╭─ Given text

TYPES OF BANKS
TYPES OF BANKS
The Banks can be classified on a number of basis. Depending upon the criterion selected, a bank can be classified into more than one category also.
CLASSIFICATION OF BANKS
|RBI ACT||OWNERSHIP||CONSTITUTION||NATURE OF BANKING|
|Scheduled Banks||Public Sector Banks||Statutory Banks||Payment Banks|
|Non- Scheduled Banks||Private Banks
|Nationalized Banks||Small Banks|
|–||Cooperative Banks||Regional Rural Banks|
|At present there are 149 scheduled banks in India, including 56 RRBs. (RBI data, Dec 2015.)|
A bank whose name appears in the second schedule of the RBI Act, 1934 is called a ‘scheduled bank’. Whenever the RBI is not satisfied with the functioning of a bank, it may delete the name of that bank from the second schedule. Barring a few small banks, almost all banks (including foreign ones) in India are Scheduled Banks.
The bank whose name does not appear in the 2nd schedule is called a ‘non- scheduled bank’.
The banks which have been constituted under a separate Act of Parliament are called Statutory Banks. Some examples of such banks are – Reserve Bank of India (Reserve Bank of India Act-1934), State Bank of India (State Bank of India Act – 1955), IDBI Bank (Industrial Development Bank (Transfer of Undertaking and Repeal) Act, 2003).

╰─

▶ [Tasks]:
A – In the text on types of banks, what is a bank called when its name appears in the second schedule of the RBI Act, 1934?
B – Render this sentence from the text on types of banks in Spanish: "The banks which have been constituted under a separate Act of Parliament are called Statutory Banks."
C – Please reproduce the text on types of banks from "CLASSIFICATION OF BANKS" up to and including "are Scheduled Banks.".

╭─ Record set

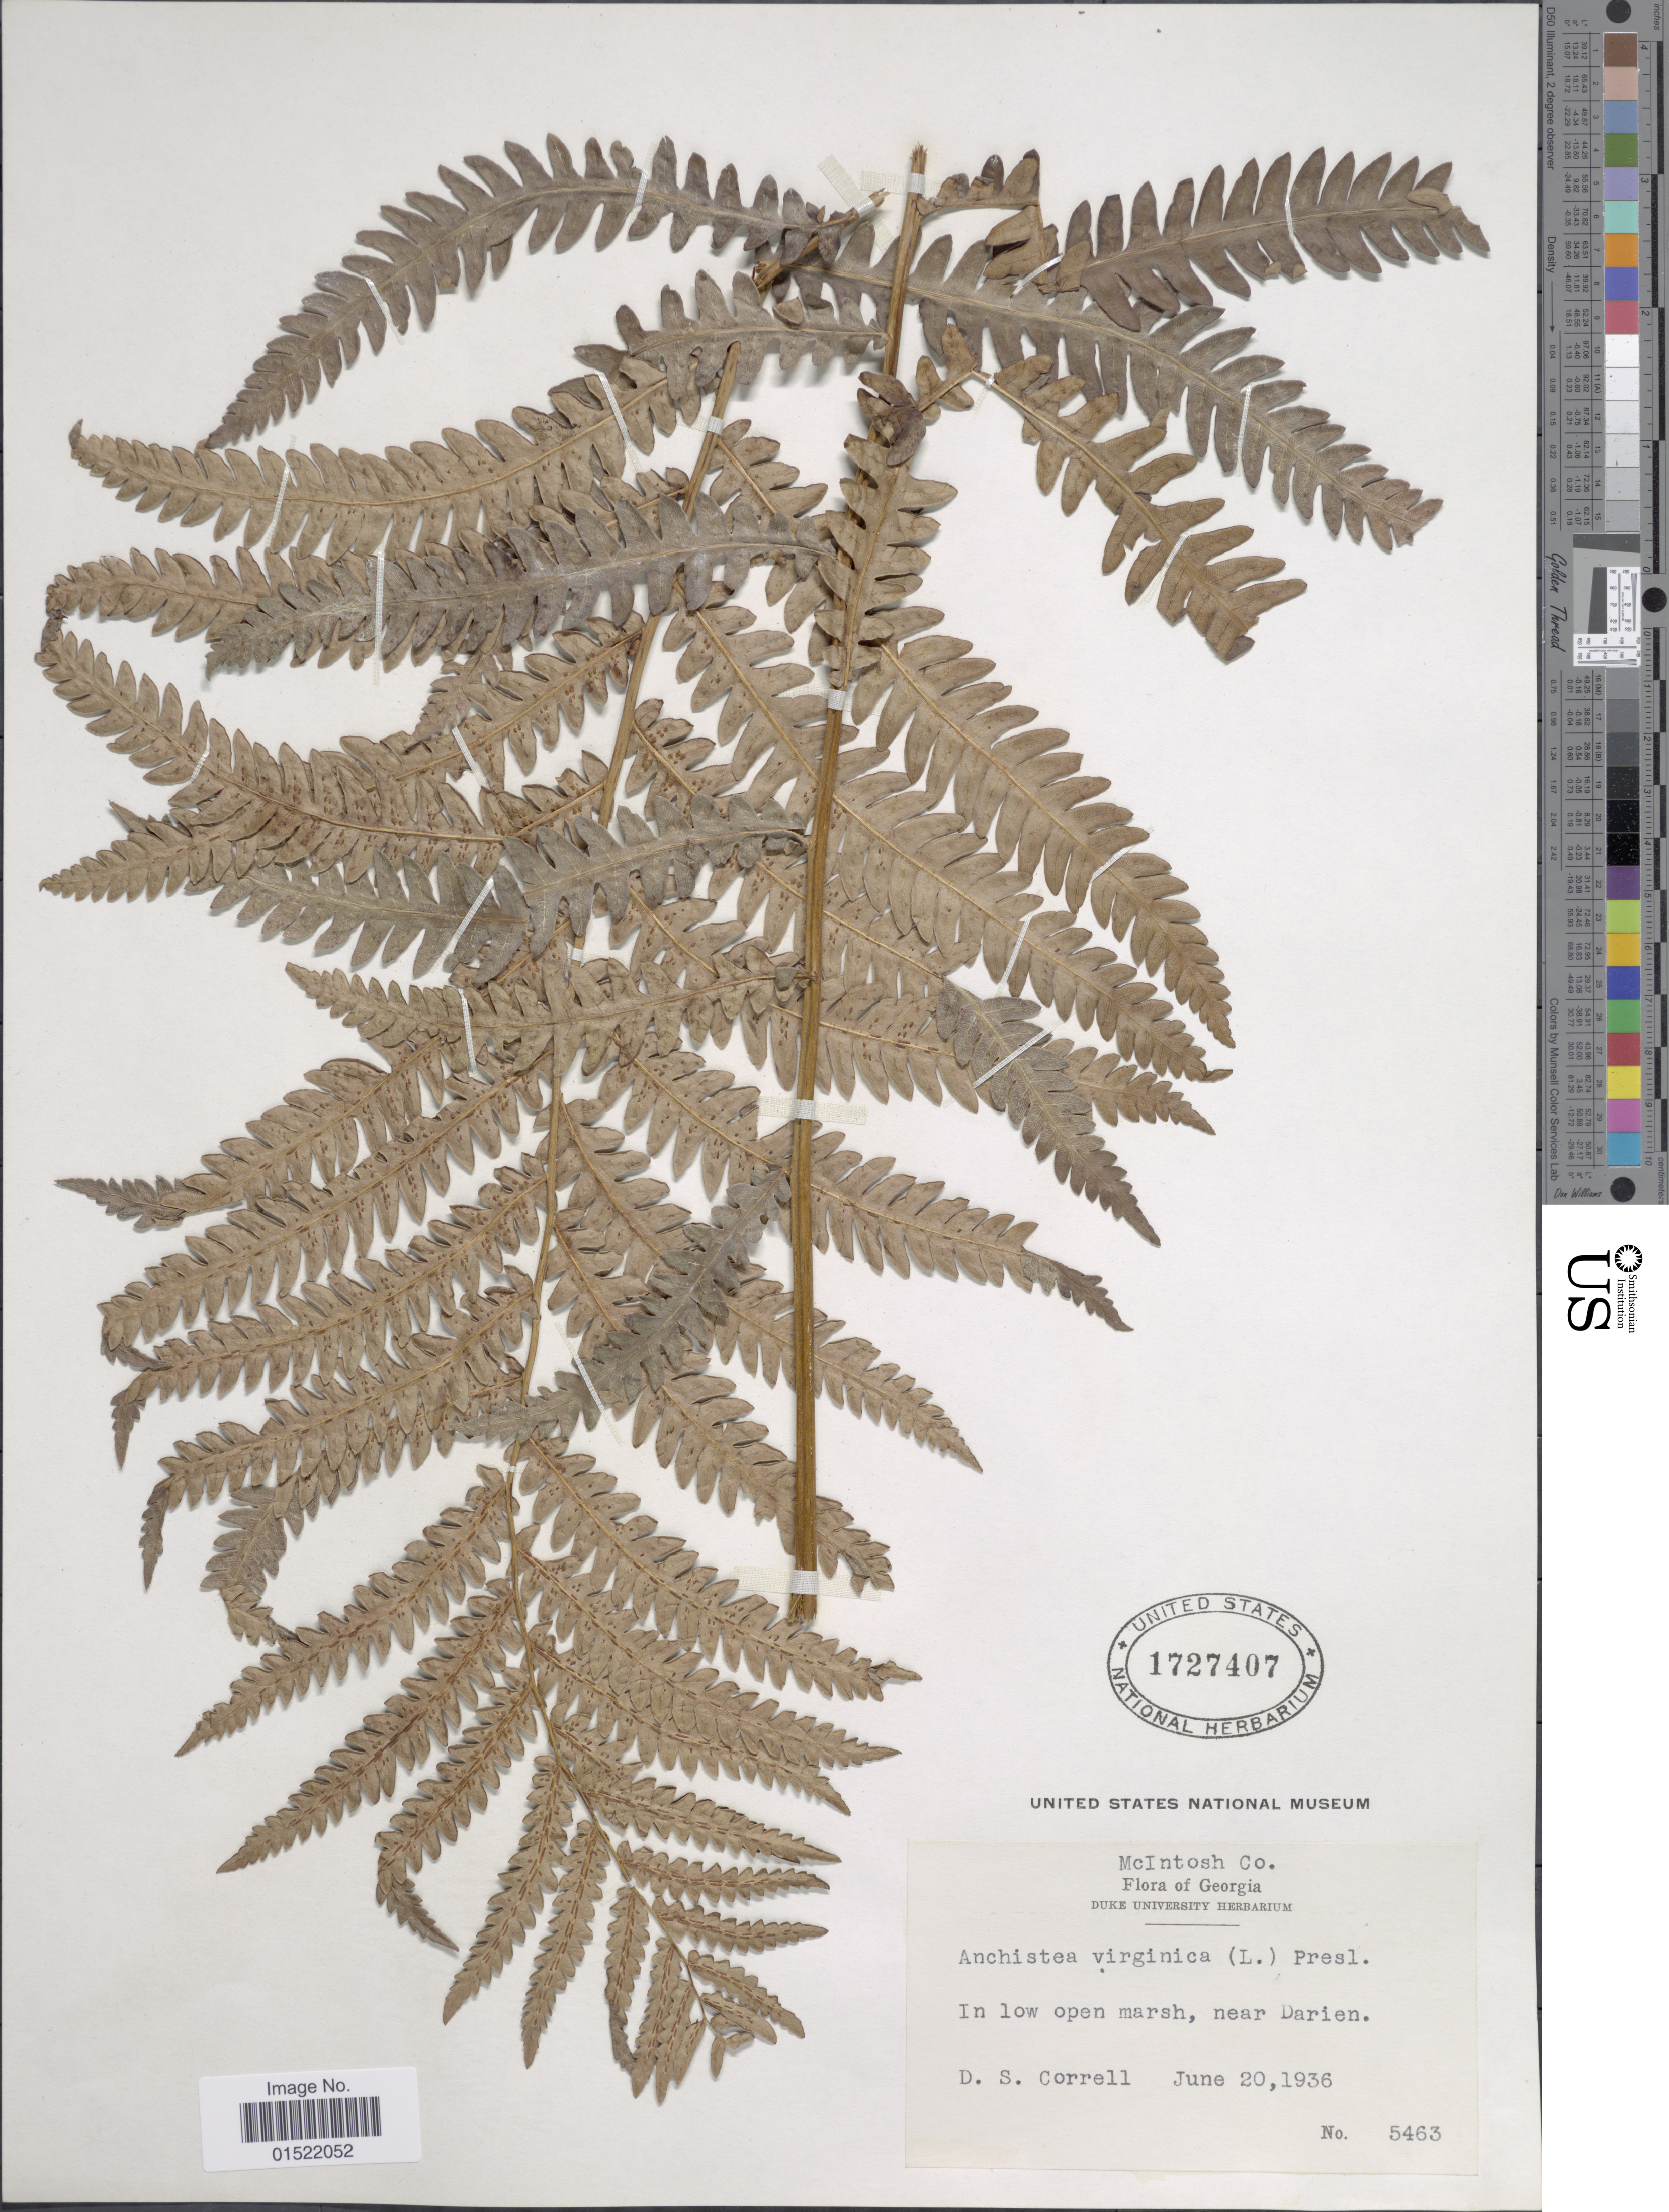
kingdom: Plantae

╰─
╭─ Record set

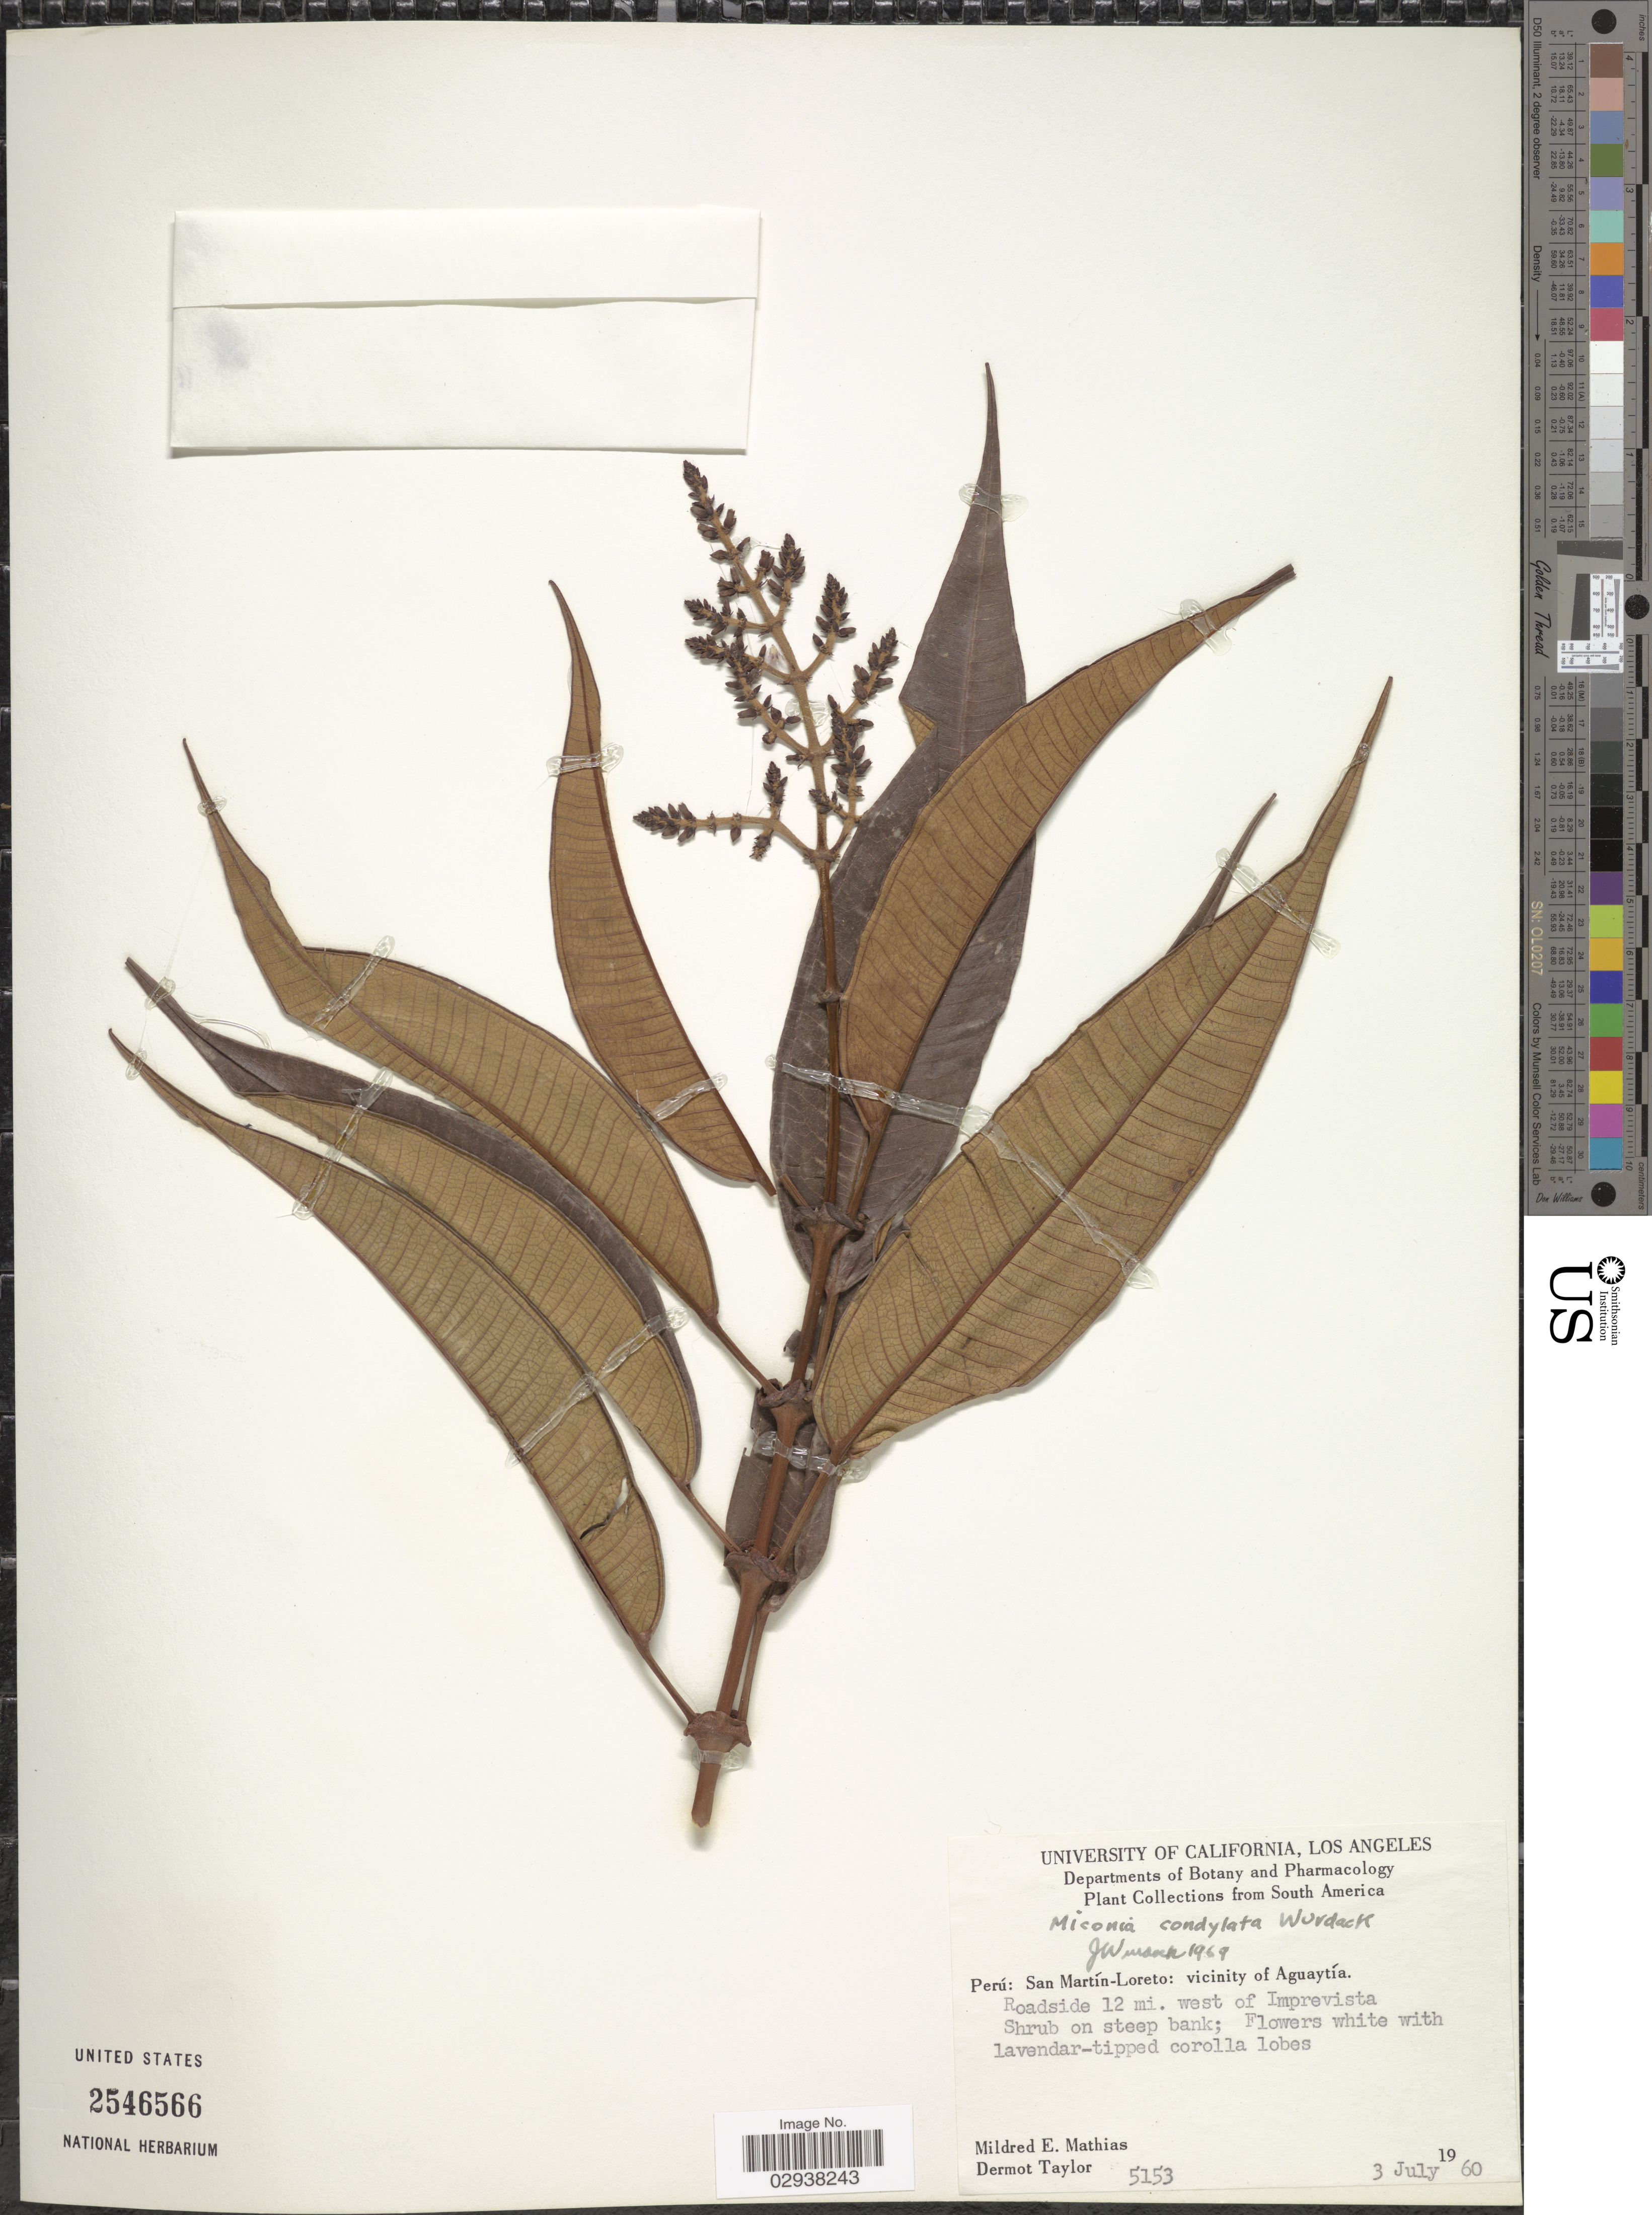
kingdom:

╰─

▶ [Per-task outputs]:
A – A scheduled bank.

B – Los bancos que han sido constituidos en virtud de una ley separada del Parlamento se denominan bancos estatutarios.

C –
CLASSIFICATION OF BANKS
|RBI ACT||OWNERSHIP||CONSTITUTION||NATURE OF BANKING|
|Scheduled Banks||Public Sector Banks||Statutory Banks||Payment Banks|
|Non- Scheduled Banks||Private Banks
|Nationalized Banks||Small Banks|
|–||Cooperative Banks||Regional Rural Banks|
|At present there are 149 scheduled banks in India, including 56 RRBs. (RBI data, Dec 2015.)|
A bank whose name appears in the second schedule of the RBI Act, 1934 is called a ‘scheduled bank’. Whenever the RBI is not satisfied with the functioning of a bank, it may delete the name of that bank from the second schedule. Barring a few small banks, almost all banks (including foreign ones) in India are Scheduled Banks.